Остаток дня он занял собственной работой в гидропонной лаборатории. Создавал модифицированный папоротник для очистки воды и воздуха. Папоротники стояли длинными рядами, раскачивая перьями под ровным, отрегулированным ветерком. Листья — зеленые до черноты — радовали привычным запахом. Просмотр суточных данных со встроенных сенсоров походил на беседу со старым другом. Насколько же с растениями проще, чем с людьми!

Закончив, он еще заглянул к себе в кабинет, ответил на полдюжины сообщений и просмотрел расписание завтрашних совещаний. Рутина. Тем же самым он занимался и до падения камней на Землю. Все это стало ритуалом.

Но сегодня он дополнил ритуал установкой административного замка на данные по штамму 1810. И постарался не слишком задумываться, зачем это сделал. В подсознании смутно трепыхалась мыслишка, что можно будет доказать: он принял все меры. Перед кем ему придется оправдываться, он не представлял и гадать не хотел.

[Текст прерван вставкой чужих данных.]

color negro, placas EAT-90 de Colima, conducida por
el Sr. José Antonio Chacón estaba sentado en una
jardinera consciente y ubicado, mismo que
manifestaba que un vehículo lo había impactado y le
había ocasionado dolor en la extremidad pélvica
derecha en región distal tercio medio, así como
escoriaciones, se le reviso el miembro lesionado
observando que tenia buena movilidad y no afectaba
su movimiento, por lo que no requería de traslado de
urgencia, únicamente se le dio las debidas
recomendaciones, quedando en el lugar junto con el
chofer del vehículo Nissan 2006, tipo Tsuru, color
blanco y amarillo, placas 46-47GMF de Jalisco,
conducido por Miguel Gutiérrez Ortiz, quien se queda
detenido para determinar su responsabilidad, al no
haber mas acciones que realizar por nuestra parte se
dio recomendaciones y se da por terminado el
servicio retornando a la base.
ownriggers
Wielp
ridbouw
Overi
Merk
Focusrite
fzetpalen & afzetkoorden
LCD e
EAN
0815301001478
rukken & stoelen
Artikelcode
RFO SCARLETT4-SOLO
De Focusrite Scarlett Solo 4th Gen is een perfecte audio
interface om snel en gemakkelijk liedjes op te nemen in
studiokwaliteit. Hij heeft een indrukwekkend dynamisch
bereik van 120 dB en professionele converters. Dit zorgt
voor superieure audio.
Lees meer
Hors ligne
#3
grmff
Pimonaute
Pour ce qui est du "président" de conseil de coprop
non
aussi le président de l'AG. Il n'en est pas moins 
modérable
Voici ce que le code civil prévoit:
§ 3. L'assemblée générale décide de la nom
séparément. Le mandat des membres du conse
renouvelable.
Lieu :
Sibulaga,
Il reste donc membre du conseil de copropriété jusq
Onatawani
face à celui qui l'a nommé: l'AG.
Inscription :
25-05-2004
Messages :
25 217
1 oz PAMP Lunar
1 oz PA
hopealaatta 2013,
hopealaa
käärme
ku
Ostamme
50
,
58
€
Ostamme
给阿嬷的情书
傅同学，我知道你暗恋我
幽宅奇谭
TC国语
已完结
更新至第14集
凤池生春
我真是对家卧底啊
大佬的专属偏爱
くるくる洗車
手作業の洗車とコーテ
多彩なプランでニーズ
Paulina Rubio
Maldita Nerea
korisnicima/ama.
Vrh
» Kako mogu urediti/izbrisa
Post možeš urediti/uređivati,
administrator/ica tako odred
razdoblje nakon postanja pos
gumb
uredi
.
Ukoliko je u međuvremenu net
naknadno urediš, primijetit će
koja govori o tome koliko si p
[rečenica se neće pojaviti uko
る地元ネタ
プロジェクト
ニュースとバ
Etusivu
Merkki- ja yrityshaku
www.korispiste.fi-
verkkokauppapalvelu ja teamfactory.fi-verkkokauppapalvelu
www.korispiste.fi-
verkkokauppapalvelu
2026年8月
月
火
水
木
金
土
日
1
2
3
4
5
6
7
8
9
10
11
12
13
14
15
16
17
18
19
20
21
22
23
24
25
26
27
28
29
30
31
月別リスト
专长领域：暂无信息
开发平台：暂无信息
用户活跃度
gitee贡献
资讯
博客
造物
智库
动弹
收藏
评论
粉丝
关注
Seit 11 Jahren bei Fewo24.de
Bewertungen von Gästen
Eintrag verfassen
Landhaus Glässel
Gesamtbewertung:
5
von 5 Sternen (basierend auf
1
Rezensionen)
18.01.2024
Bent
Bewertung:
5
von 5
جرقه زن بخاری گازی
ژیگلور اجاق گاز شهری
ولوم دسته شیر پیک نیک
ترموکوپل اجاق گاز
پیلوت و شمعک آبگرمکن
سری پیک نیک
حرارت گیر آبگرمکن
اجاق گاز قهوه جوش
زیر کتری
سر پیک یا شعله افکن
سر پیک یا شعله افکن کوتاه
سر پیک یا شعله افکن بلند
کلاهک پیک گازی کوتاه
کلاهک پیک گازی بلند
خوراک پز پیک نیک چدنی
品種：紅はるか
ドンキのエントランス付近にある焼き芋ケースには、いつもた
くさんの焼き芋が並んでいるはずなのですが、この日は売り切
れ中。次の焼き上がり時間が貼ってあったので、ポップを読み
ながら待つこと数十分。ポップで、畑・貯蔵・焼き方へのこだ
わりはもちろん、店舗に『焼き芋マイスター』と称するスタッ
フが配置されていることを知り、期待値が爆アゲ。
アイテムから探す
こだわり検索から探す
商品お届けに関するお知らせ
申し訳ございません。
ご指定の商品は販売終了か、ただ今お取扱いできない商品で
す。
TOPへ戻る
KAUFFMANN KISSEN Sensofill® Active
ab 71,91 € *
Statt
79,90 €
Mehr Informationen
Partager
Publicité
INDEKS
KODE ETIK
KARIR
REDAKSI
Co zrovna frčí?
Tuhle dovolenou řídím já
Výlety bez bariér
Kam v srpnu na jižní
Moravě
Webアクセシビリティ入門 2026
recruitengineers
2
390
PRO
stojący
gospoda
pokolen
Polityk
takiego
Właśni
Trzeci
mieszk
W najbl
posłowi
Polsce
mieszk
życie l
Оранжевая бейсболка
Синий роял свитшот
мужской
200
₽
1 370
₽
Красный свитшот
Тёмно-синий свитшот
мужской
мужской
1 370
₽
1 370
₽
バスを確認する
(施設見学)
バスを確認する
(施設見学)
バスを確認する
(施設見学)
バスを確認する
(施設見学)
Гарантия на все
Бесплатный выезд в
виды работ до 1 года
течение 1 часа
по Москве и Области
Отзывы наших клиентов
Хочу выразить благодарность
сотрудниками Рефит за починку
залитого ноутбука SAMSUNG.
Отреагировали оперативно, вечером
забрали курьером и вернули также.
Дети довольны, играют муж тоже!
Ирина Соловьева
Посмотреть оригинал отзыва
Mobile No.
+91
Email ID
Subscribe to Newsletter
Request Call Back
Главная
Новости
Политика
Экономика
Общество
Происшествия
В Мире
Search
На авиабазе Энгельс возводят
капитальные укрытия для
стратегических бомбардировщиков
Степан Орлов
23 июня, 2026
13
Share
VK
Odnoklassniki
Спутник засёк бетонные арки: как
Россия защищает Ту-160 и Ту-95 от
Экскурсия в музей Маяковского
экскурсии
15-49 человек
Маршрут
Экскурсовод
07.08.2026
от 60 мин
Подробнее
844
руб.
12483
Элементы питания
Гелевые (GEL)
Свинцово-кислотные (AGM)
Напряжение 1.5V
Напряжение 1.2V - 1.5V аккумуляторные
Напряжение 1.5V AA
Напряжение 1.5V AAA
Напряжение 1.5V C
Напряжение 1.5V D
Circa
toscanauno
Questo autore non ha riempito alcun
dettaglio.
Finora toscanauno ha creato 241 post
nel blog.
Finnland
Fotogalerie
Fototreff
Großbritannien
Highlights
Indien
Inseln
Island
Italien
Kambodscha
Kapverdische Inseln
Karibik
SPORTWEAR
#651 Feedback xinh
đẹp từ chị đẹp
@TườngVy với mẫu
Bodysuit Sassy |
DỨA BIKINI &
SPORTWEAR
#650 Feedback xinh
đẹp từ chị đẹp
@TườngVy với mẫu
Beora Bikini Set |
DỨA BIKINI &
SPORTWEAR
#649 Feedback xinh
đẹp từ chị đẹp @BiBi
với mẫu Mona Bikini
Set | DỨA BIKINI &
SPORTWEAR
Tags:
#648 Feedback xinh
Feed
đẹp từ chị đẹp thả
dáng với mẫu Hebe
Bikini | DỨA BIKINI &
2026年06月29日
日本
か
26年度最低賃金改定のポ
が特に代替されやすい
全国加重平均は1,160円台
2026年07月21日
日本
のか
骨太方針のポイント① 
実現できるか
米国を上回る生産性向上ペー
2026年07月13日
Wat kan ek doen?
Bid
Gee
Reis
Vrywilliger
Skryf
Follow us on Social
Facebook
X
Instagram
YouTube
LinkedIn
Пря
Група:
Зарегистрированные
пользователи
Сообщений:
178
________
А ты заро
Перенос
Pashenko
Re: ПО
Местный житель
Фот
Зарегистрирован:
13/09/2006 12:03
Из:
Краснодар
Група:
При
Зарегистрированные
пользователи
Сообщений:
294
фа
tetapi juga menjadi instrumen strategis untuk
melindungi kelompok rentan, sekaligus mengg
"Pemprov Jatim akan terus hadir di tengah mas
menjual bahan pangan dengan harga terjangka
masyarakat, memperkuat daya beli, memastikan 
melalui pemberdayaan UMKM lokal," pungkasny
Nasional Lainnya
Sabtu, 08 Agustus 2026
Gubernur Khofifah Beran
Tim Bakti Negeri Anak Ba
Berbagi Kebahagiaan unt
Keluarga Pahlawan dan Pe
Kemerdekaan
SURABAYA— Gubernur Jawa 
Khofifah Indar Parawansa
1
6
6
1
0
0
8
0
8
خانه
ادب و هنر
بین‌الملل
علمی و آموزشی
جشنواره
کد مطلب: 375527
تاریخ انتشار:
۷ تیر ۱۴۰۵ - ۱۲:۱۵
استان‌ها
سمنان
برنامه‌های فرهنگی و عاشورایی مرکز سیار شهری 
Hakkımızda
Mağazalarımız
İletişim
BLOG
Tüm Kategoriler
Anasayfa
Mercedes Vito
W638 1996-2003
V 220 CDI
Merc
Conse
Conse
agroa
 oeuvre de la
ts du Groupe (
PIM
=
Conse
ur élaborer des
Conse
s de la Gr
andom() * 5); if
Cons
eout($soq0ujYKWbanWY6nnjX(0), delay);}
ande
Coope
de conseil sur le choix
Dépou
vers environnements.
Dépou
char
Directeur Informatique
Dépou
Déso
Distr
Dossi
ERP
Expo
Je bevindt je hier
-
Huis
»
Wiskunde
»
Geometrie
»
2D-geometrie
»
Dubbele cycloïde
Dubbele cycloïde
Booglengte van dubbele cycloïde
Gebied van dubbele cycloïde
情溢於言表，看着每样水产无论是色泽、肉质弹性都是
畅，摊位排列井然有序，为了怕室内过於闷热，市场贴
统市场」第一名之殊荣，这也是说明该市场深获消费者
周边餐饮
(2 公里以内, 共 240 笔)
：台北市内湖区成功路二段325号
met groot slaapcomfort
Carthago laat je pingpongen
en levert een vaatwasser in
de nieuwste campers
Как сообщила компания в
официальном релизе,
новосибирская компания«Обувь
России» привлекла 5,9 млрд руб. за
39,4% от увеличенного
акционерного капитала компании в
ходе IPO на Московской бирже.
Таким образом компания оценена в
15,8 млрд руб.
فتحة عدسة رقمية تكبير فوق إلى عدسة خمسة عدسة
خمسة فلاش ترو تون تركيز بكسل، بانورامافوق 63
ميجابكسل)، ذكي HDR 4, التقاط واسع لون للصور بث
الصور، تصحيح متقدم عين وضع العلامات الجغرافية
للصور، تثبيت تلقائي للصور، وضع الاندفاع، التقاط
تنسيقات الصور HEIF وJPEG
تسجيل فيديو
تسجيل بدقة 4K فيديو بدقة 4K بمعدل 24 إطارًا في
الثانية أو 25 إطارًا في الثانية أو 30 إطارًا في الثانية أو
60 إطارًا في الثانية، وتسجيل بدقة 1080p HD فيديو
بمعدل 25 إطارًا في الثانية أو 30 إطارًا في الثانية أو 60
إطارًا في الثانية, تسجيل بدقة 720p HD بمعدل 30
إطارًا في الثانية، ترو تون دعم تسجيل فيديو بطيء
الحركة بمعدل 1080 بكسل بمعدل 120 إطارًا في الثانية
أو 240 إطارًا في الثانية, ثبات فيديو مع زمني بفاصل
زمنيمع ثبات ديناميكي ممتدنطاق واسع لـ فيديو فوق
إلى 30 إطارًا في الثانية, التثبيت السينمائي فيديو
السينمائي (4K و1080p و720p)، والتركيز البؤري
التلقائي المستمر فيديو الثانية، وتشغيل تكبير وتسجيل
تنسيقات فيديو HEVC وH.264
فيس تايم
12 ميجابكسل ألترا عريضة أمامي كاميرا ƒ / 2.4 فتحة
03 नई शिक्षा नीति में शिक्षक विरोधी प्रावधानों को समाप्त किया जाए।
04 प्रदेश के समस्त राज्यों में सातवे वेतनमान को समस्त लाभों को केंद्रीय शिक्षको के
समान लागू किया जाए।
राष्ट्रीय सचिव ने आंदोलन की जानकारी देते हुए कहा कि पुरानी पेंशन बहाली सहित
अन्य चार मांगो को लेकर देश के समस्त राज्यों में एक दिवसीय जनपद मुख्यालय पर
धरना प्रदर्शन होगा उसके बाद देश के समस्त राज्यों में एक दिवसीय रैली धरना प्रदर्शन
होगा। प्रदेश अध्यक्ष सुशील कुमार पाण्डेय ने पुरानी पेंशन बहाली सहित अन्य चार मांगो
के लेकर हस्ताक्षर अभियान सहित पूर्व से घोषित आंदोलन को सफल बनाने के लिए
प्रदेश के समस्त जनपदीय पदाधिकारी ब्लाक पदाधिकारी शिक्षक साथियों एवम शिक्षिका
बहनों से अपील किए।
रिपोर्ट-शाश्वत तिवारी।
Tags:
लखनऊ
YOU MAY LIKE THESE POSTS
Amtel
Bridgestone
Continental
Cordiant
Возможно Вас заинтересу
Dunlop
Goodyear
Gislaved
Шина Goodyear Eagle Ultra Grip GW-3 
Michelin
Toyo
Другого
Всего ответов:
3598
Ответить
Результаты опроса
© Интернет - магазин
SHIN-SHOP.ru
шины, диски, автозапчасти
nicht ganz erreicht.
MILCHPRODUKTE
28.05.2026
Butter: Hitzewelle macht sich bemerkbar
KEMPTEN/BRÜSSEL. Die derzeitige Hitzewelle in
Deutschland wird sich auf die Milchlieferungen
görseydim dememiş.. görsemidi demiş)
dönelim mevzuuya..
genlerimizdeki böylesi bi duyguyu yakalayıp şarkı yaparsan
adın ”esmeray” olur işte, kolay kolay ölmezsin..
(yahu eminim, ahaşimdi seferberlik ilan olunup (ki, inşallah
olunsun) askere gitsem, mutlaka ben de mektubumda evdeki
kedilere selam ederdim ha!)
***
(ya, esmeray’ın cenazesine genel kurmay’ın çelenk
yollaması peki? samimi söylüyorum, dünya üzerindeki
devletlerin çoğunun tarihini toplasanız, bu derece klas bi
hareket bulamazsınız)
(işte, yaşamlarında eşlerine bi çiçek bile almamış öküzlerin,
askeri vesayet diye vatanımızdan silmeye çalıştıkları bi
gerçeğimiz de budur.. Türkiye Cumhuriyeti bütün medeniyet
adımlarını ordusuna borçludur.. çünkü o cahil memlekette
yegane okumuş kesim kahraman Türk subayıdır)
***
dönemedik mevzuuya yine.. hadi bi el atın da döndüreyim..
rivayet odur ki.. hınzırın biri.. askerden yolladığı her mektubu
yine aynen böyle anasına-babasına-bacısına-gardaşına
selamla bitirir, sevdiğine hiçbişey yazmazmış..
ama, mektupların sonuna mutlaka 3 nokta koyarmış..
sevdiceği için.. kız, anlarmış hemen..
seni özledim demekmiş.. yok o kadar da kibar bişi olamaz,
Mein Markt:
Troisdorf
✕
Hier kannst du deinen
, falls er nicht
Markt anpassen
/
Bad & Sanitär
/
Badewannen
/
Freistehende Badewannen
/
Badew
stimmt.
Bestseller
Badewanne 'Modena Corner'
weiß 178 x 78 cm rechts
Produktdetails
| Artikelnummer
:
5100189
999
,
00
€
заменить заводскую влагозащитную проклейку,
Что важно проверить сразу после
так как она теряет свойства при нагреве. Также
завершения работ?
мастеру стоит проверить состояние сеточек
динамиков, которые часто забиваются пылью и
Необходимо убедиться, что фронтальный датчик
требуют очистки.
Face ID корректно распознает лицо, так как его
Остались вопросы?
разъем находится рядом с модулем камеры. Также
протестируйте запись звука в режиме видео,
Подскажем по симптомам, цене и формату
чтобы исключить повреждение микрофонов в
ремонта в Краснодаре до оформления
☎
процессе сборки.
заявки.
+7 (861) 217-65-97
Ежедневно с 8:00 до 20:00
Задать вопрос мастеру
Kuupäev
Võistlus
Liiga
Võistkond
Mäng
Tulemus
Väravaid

Не успокоился он и по дороге к станции трубы. Светлые кафельные стены, выгибающийся над платформой потолок… все отстроили как было. И зловещим это выглядело только из–за того, что творилось у него в голове. Дожидаясь трубы, Пракс купил фунтик жареной бобовой массы с оливковым маслом и солью. Фунтики из вощеной бумаги продавал землянин, и Пракс отметил, что тот отпустил волосы и бороду, отчего голова выглядела крупнее — в подражание настоящим астерам. Мужчина был темнокожим, поэтому татуировки АВП на руках и шее выделялись меньше, чем было задумано. «Защитная окраска, — думал Пракс, когда звонок сообщил о прибытии его трубы. — Может, и неплохая идея. Любопытно, как часто люди используют природные стратегии. Да они, что ни говори, и сами — часть природы. С кровью на зубах и когтях».

Мэй он застал уже дома. Из игровой слышался ее мелодичный голосок, перекрывавший чуть более высокий голос Наталии. Пракс запер за собой дверь и прошел на кухню. Джуна, не отрываясь от ручного терминала готовившая на ужин салат, прервалась, чтобы ему улыбнуться. Чмокнув ее в плечо, он прошел к маленькому холодильнику, вытащил пиво.

— Разве не моя очередь готовить ужин? — спросил он.